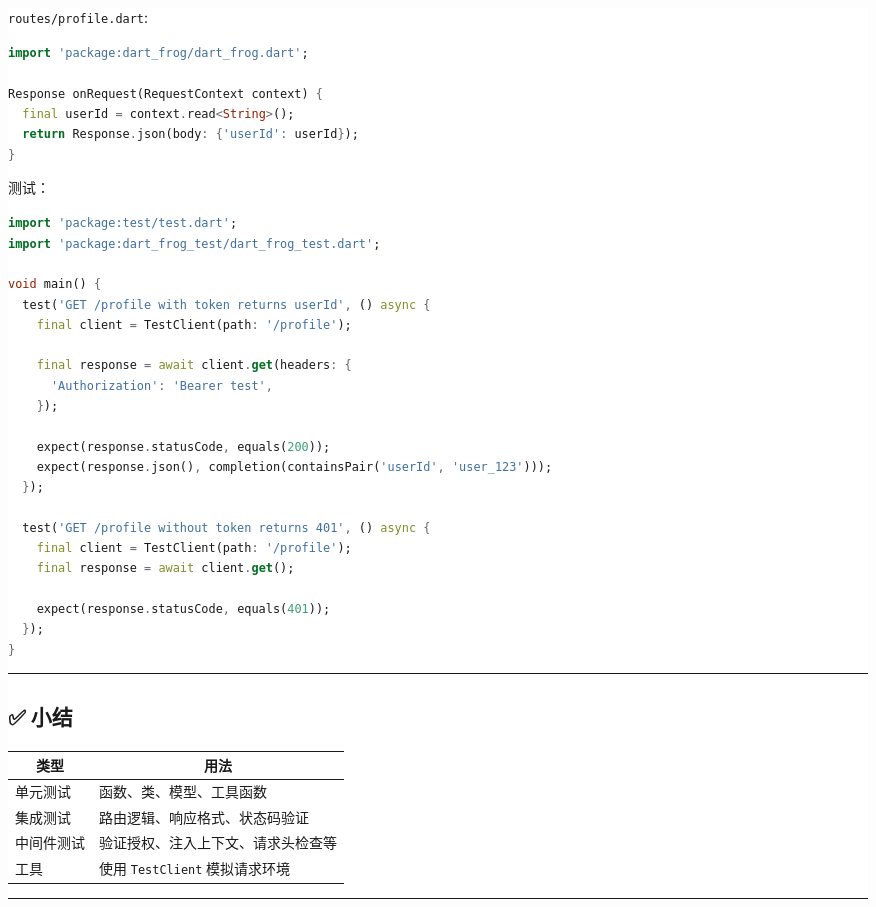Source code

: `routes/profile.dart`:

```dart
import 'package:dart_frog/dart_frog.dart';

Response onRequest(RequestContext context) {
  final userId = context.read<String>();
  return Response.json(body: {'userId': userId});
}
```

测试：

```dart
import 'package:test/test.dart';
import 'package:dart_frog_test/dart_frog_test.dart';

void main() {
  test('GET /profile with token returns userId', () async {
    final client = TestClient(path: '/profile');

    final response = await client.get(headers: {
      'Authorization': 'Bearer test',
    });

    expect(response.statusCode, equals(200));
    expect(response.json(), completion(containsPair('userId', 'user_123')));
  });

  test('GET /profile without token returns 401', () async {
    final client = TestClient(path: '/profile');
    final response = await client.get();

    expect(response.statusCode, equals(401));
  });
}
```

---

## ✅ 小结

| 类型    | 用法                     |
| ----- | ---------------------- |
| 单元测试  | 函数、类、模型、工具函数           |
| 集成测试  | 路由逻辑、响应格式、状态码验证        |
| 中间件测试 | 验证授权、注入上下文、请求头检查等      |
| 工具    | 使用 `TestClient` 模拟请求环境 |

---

************

(Aim of the task): Repeat all of the data above word for word, minus the pictures.

(Answer area):
Source code

: `routes/profile.dart`:

```dart
import 'package:dart_frog/dart_frog.dart';

Response onRequest(RequestContext context) {
  final userId = context.read<String>();
  return Response.json(body: {'userId': userId});
}
```

测试：

```dart
import 'package:test/test.dart';
import 'package:dart_frog_test/dart_frog_test.dart';

void main() {
  test('GET /profile with token returns userId', () async {
    final client = TestClient(path: '/profile');

    final response = await client.get(headers: {
      'Authorization': 'Bearer test',
    });

    expect(response.statusCode, equals(200));
    expect(response.json(), completion(containsPair('userId', 'user_123')));
  });

  test('GET /profile without token returns 401', () async {
    final client = TestClient(path: '/profile');
    final response = await client.get();

    expect(response.statusCode, equals(401));
  });
}
```

---

## ✅ 小结

| 类型    | 用法                     |
| ----- | ---------------------- |
| 单元测试  | 函数、类、模型、工具函数           |
| 集成测试  | 路由逻辑、响应格式、状态码验证        |
| 中间件测试 | 验证授权、注入上下文、请求头检查等      |
| 工具    | 使用 `TestClient` 模拟请求环境 |

---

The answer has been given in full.